MORTON — In a culture where aborting babies that have severe deformities and physician-assisted suicide are seen as moral responses to human suffering, Catholic medical professionals must offer compassionate and ethical alternatives.

That theme was repeated in a series of talks given at last Thursday’s annual Diocesan Health Care Ethics Day, where the focus was on end-of-life issues and Catholic medical ethics.

About 90 people — physicians, nurses, health care administrators, ethics staff members, chaplains and pastoral care workers — attended the all-day ethics seminar at Ashland House. Father Mark Merdian, pastor of St. Matthew’s Parish in Champaign and chairman of the Diocesan Health Care Committee, emceed the seminar.

“We can change the culture by how we live,” affirmed Father Merdian. “We are doing all of this in the name of Jesus Christ and to spread his healing love.”

The gathering opened with prayer and a talk by Bishop Daniel R. Jenky, CSC, who reviewed legislative attempts in Illinois and nationally to abolish Catholic health care workers’ freedom of conscience and freedom of religion.

Guest speakers that day were Dr. Thomas M. Pitre, who delivered two morning lectures titled, “Assisted Nutrition and Hydration in the Persistent Vegetative State” (published in the book, “Urged On By Christ”) and “Palliative Sedation at the End of Life;” and Dr. Byron C. Calhoun, who gave a two-part talk in the afternoon on perinatal hospice programs that care for families facing terminal abnormalities in an unborn child.

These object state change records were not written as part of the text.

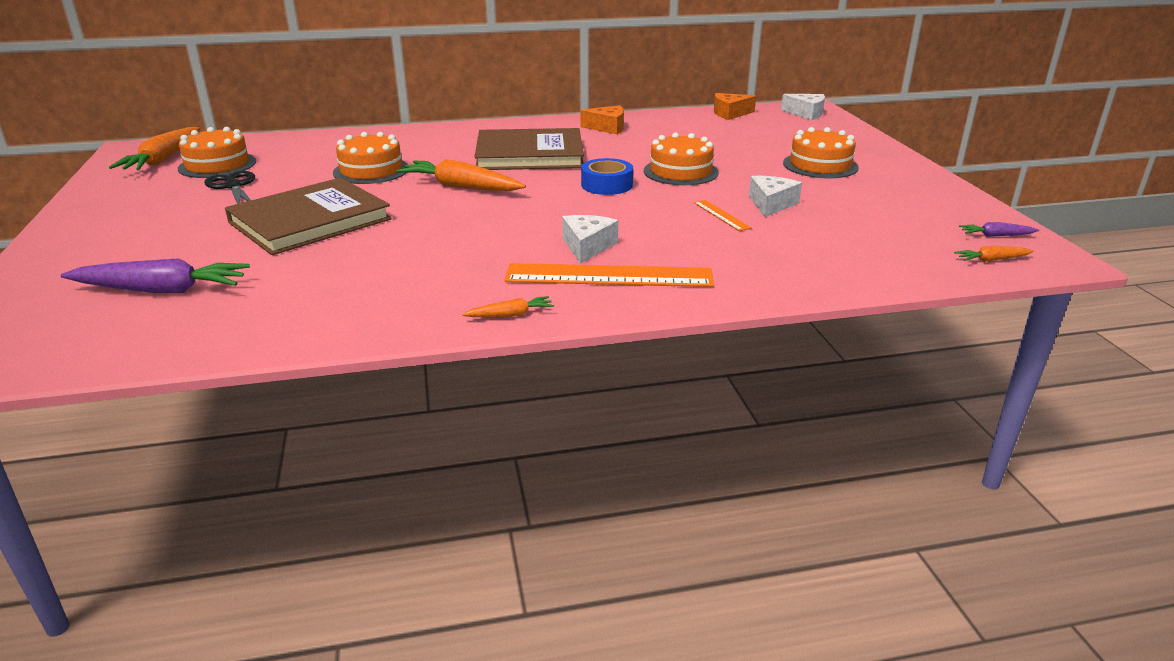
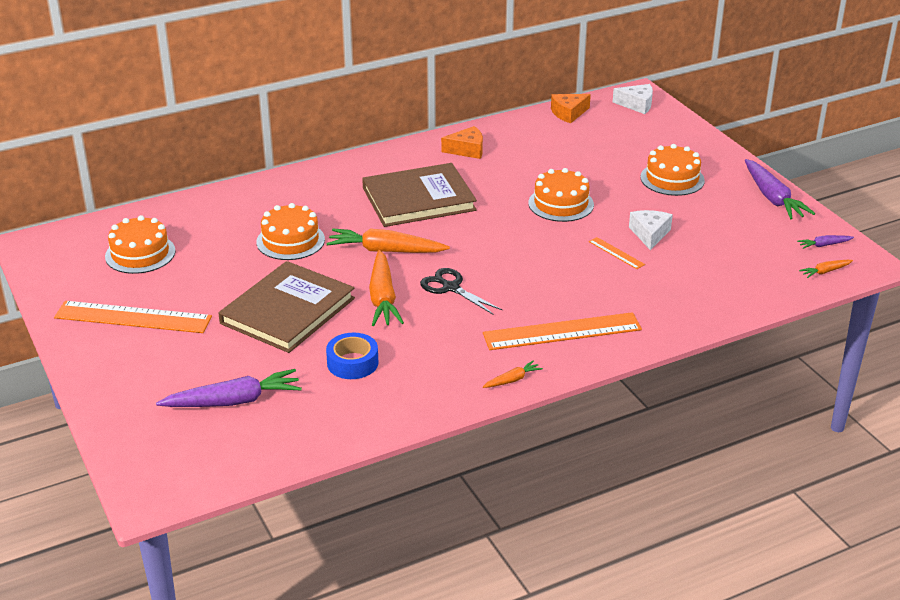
camera: 15 degrees left, 5 degrees up
(150, 208) = (133, 317): none -> orange ruler
(163, 159) = (80, 253): orange carrot -> orange carrot (383, 298)
(233, 186) = (182, 279): black scissors -> black scissors (451, 288)
(587, 246) = (530, 304): white cheese -> none
(607, 185) = (507, 230): blue tape -> blue tape (352, 363)
(938, 190) = (772, 198): none -> purple carrot

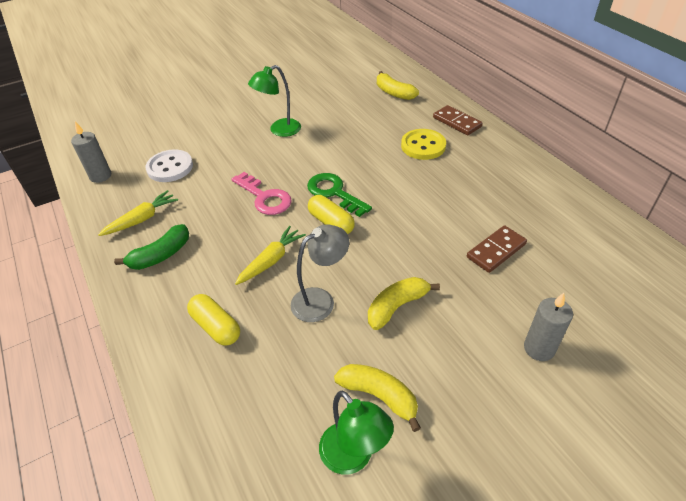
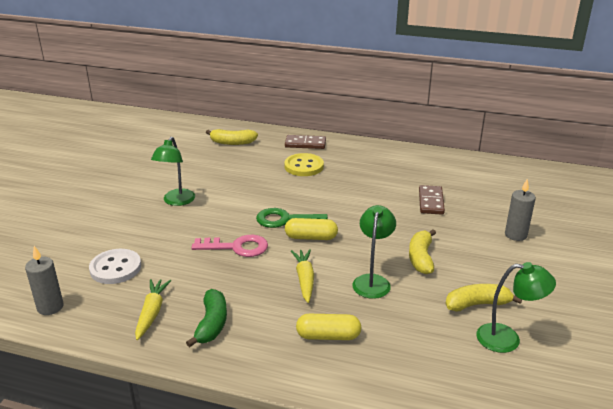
camera: 45 degrees left, 15 degrees down
(320, 300) = (372, 281): grey lamp -> green lamp

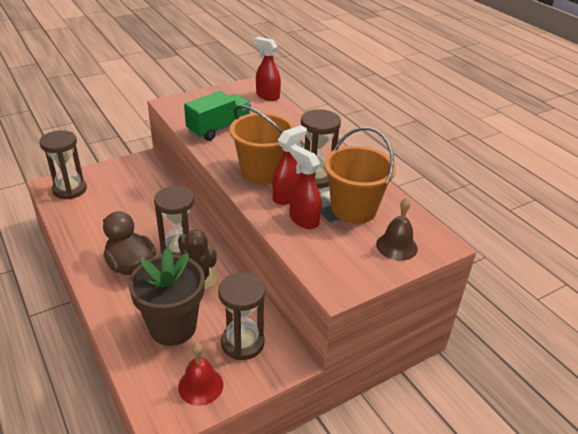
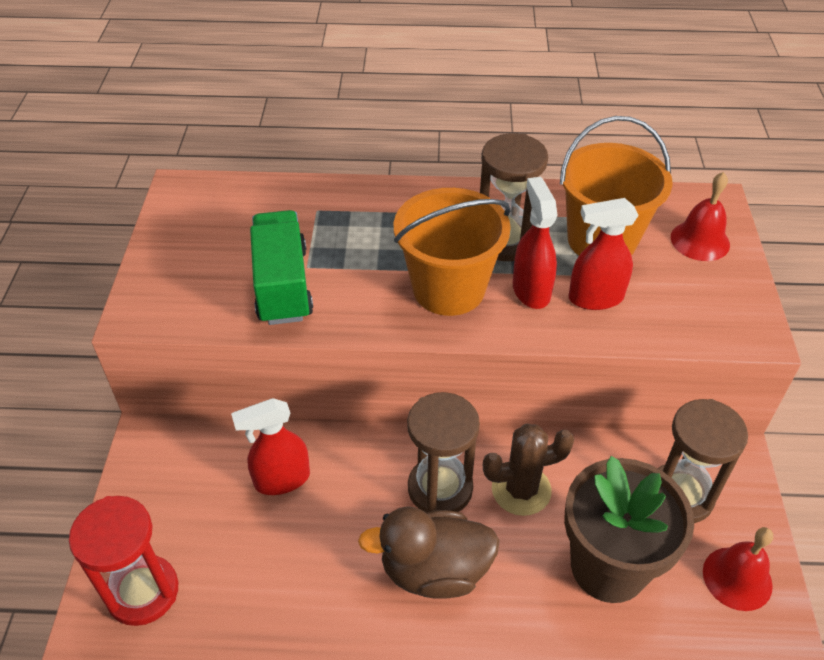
camera: 55 degrees left, 10 degrees up
(70, 189) = (143, 592): brown hourglass -> red hourglass
(267, 96) = (235, 189): red spray bottle -> red spray bottle (281, 479)
(396, 246) = (700, 240): brown bell -> red bell

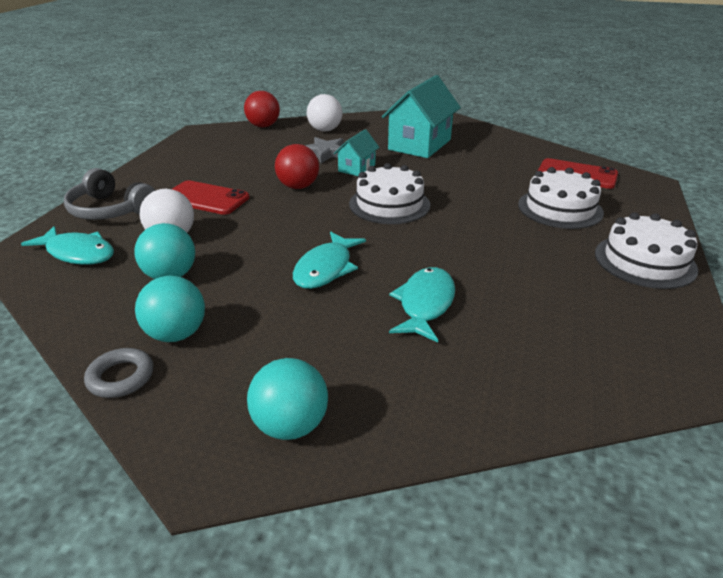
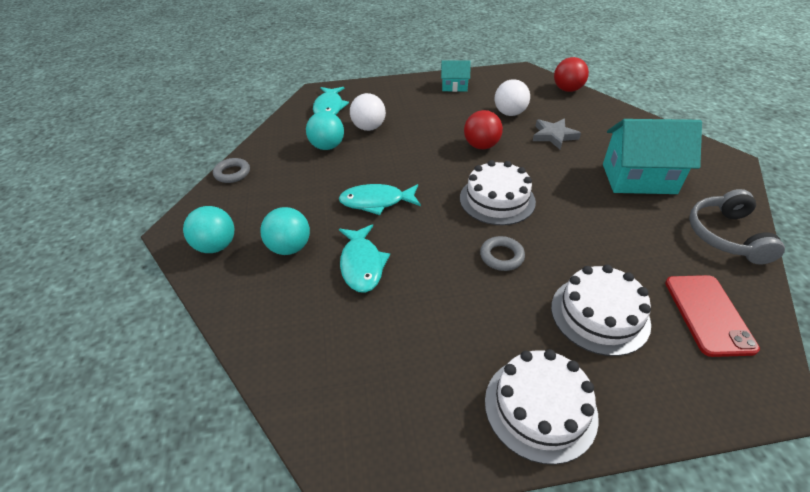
camera: 65 degrees right, 10 degrees up
(110, 210) = (382, 94): grey headphones -> grey headphones (726, 235)
(176, 334) = (274, 174): turquoise ball -> turquoise ball (289, 247)
(206, 198) = (426, 117): red phone -> none
(325, 130) = (599, 119): white ball -> white ball (509, 113)
(357, 168) = (544, 161): turquoise house -> turquoise house (454, 86)
(425, 304) = (362, 264): turquoise fish -> turquoise fish turned 90 degrees clockwise
(469, 225) = (501, 256): none -> grey ring

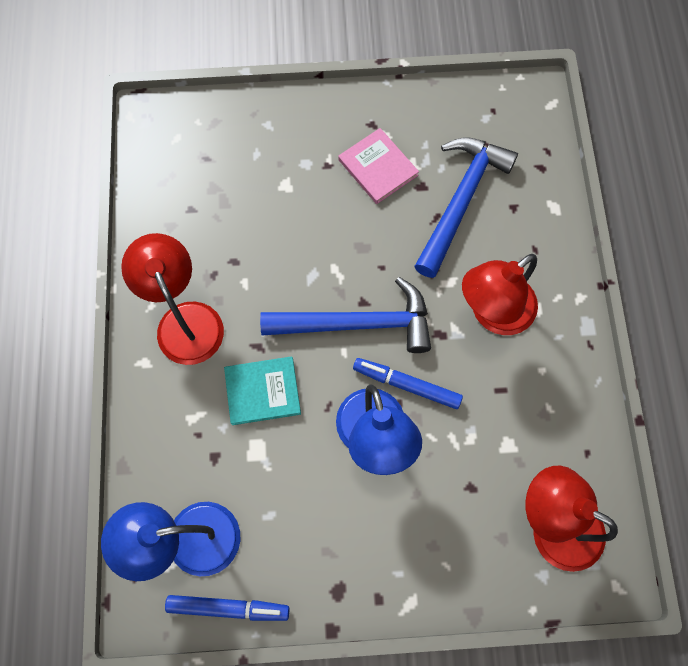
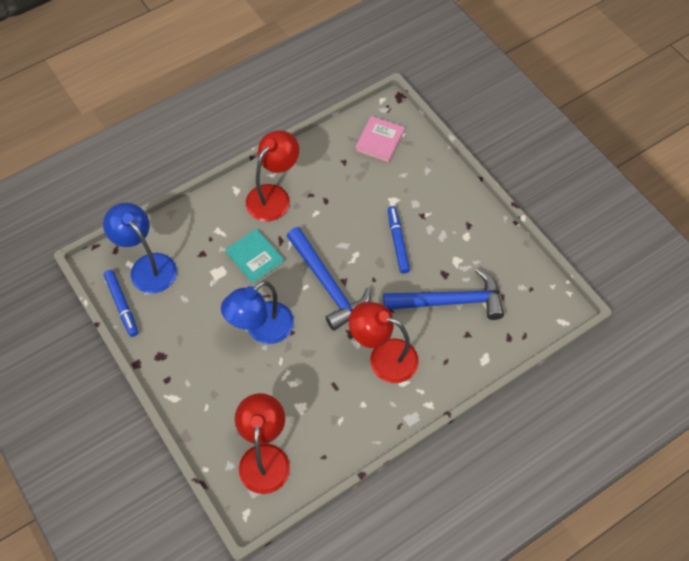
camera: 60 degrees right, 10 degrees down
(378, 167) = (440, 243): pink book -> pink book (379, 140)
(407, 385) = (305, 331): blue marker -> blue marker (398, 242)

Dr. Pitre, a practicing urologist at the Northwest Urological Clinic in Portland, Ore., is past president of the Catholic Medical Association and a founding and active board member of Physicians for Compassionate Care, which was organized in response to the legalization of physician-assisted suicide in Oregon.

With a record of more than 20 years of pro-life activity, Dr. Calhoun is professor and vice chair in the Department of Obstetrics and Gynecology at the West Virginia University-Charleston, and the national medical advisor for the National Institute of Life Advocates.

In his first talk, Dr. Pitre examined clinical and ethical issues that arise when a patient has suffered brain damage that leaves them in a state of “intermittent wakefulness without detectable awareness.”

In his afternoon talks, Dr. Calhoun discussed the benefits of perinatal hospice, also presenting advice and practical steps for establishing a perinatal hospice program and for helping families cope with their grief.